Professor Huseyin Sehitoglu is the 2021 winner of the Tau BetaPi Daniel Drucker Award in the College of Engineering. The award citation is as follows: “This is an annual college-wide competition among distinguished faculty to recognize a faculty member of our College for dedication to academic excellence and exemplary contributions to the understanding of their field. Your extraordinary record of accomplishment, both within and beyond the boundaries of this university, persuaded us that you should receive this award.”

Professor Huseyin Sehitoglu won the 2020 Khan International Award in the Field of Plasticity.

He was honored at  International Plasticity Conference – the most well-known conference in plasticity – in January 2020 in Rivera Maya, Mexico. The award recognizes “outstanding life-long contributions in the field of plasticity primarily through research contributions.”

The criterion for selection includes 50 percent numerical input based on citations of their research papers, plus 50 percent objective input by the committee members.

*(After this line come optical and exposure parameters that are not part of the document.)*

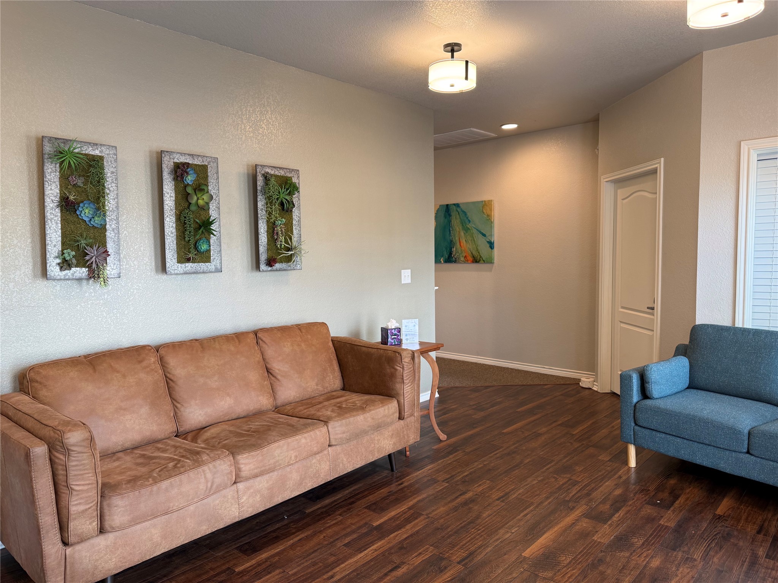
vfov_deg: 56.8
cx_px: 389
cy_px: 292
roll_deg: +0.8
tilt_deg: -3.2
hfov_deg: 71.6
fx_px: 539
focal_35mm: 24
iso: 125
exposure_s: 1/60
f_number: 1.78
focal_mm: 6.76
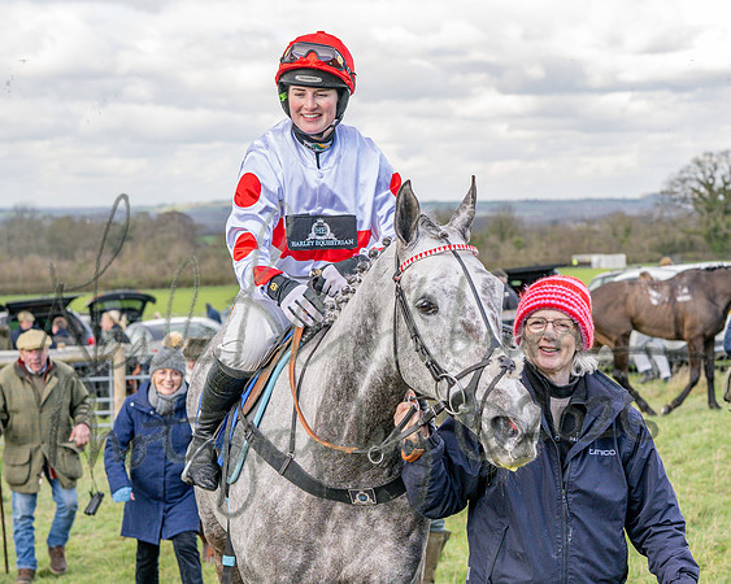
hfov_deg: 18.0
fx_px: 2303
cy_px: 245
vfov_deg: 14.5
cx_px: 417
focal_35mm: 106
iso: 400
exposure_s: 1/800
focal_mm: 54
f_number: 4
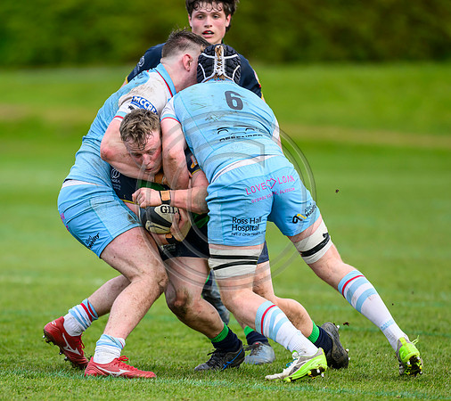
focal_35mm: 562
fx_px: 7843
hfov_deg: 3.3
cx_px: 189
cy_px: 231
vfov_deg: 2.9
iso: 500
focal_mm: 400
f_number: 3.2
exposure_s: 1/2500
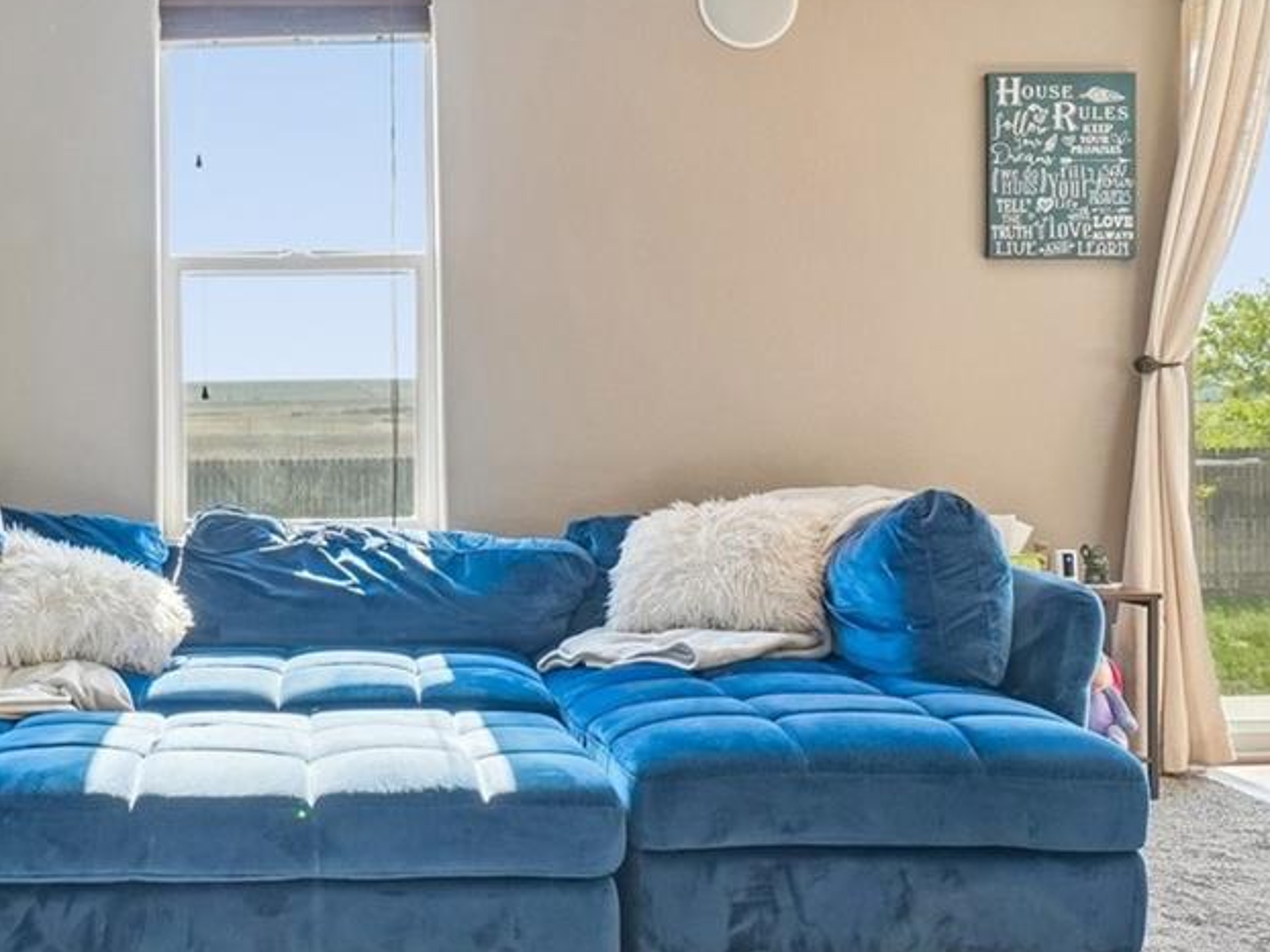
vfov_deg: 30.1
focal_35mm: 48
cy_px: 443
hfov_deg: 38.5
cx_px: 325
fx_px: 1769
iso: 400
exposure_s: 1/40
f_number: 8
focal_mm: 13
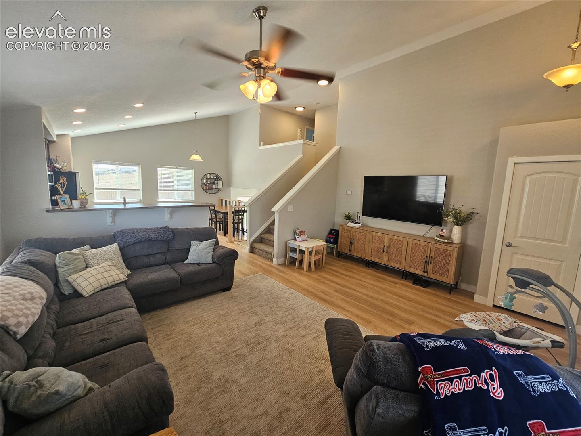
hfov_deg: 106.2
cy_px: 218
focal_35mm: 13
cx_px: 290
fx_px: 218
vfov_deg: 89.9
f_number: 2.2
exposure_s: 1/60
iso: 100
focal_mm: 2.2
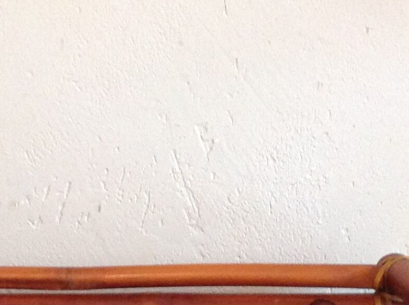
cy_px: 306
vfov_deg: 12.6
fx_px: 1368
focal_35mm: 116
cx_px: 16
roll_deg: +0.1
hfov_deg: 16.7
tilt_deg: -14.5
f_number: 2.4
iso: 250
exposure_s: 1/15
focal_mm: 4.28
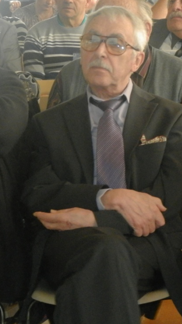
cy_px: 166
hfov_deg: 7.5
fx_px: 1382
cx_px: 215
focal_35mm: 161
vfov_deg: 13.4
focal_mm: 19
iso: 800
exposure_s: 1/10
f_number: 4.5
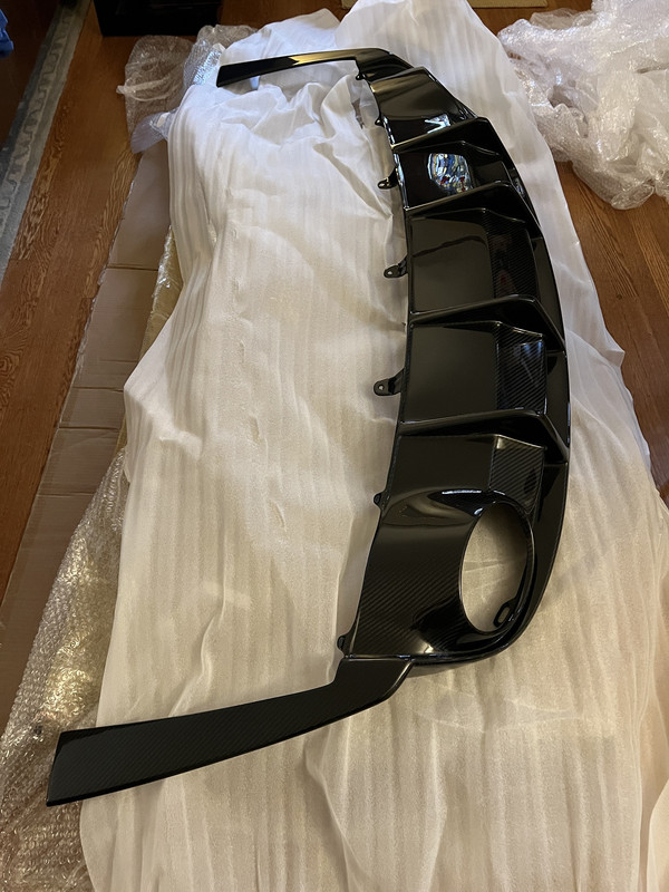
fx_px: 670
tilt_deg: -57.2
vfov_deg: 67.3
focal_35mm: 26
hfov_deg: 53.1
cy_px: 446
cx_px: 334
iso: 640
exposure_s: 1/38
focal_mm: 5.7
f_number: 1.5
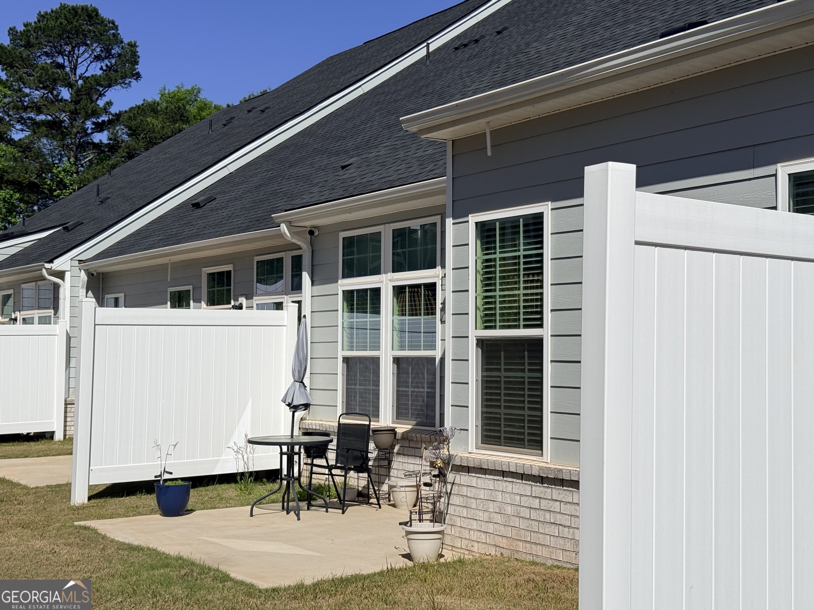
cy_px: 305
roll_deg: -0.2
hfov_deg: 39.7
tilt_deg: +3.4
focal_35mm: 48
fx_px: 1129
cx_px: 407
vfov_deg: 30.3
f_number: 1.78
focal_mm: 6.76
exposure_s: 1/11364
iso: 50
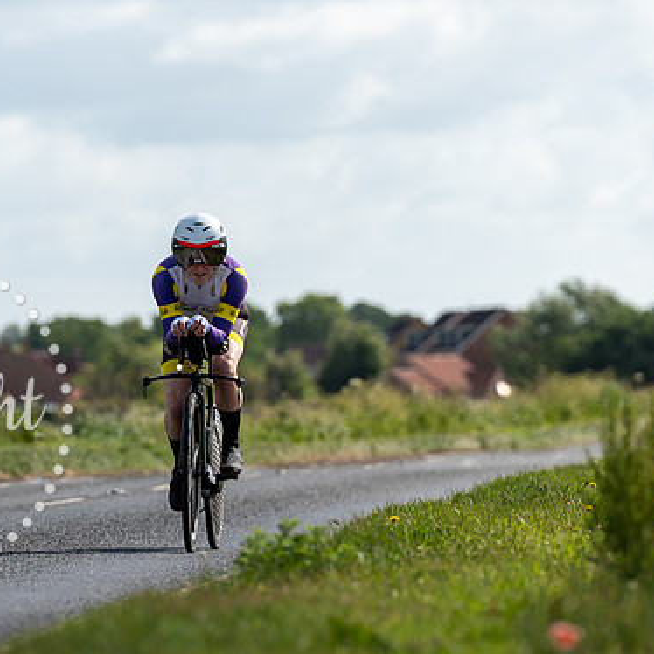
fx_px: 8165
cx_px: 208
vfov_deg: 4.6
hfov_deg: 4.6
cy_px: 454
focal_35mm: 382
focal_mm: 191
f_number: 4
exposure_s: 1/1000
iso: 100
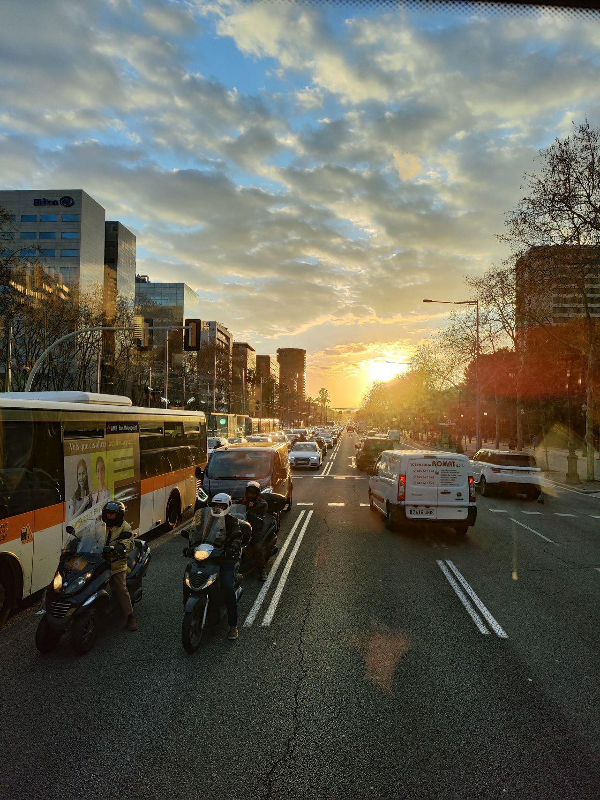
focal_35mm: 24
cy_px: 400
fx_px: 555
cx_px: 300
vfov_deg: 71.6
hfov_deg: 56.8
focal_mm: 6.92
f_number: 1.9
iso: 50
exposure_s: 1/669
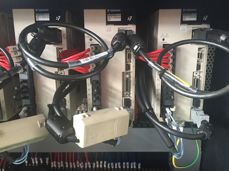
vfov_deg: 48.2
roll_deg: -1.2
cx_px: 114
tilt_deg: -14.3
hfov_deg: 61.7
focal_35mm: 29
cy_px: 86
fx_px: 192
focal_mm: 4.15
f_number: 2.2
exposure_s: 1/30
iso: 200
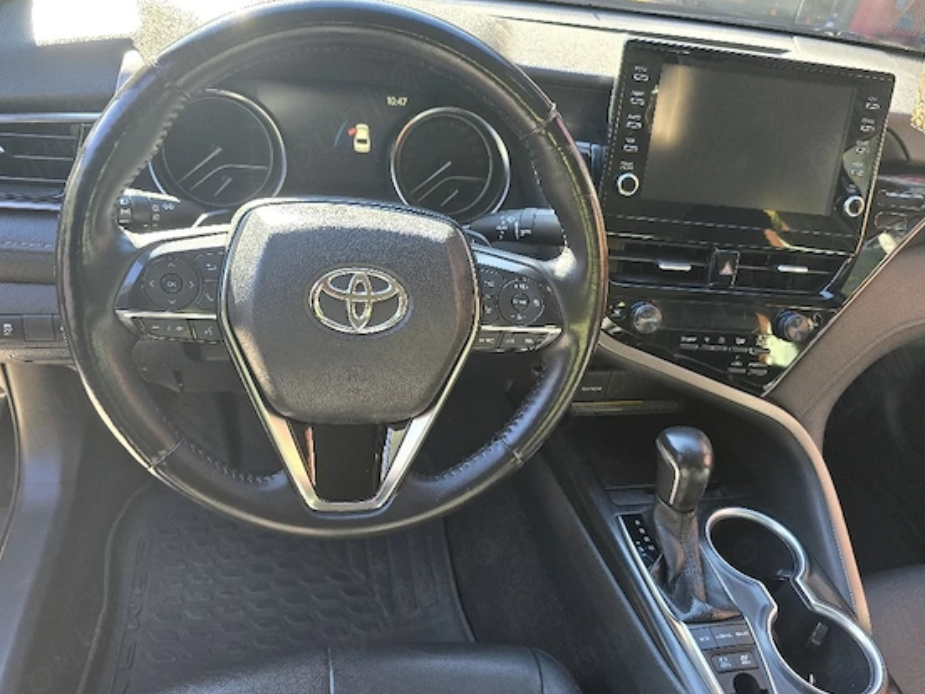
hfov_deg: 69.4
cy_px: 362
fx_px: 668
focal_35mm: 25
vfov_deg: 54.9
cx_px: 457
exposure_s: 1/182
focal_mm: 6.3
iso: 100
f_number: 1.7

Sehitoglu, who also holds the title of John, Alice and Sarah Nyquist Chair, has made important contributions to the plasticity of metals, especially on fatigue – the deterioration and failure of materials in cyclic loadings. He and his students have developed some of the most advanced theoretical models for fatigue crack initiation, and fatigue crack growth accounting for the microstructure. Recently, he has worked on an important class of shape memory materials that undergo phase transformations and recover their shape upon deformation and high entropy alloys that exhibit high strength and toughness. In addition, he has studied the role of twinning and slip and their interaction in these complex materials.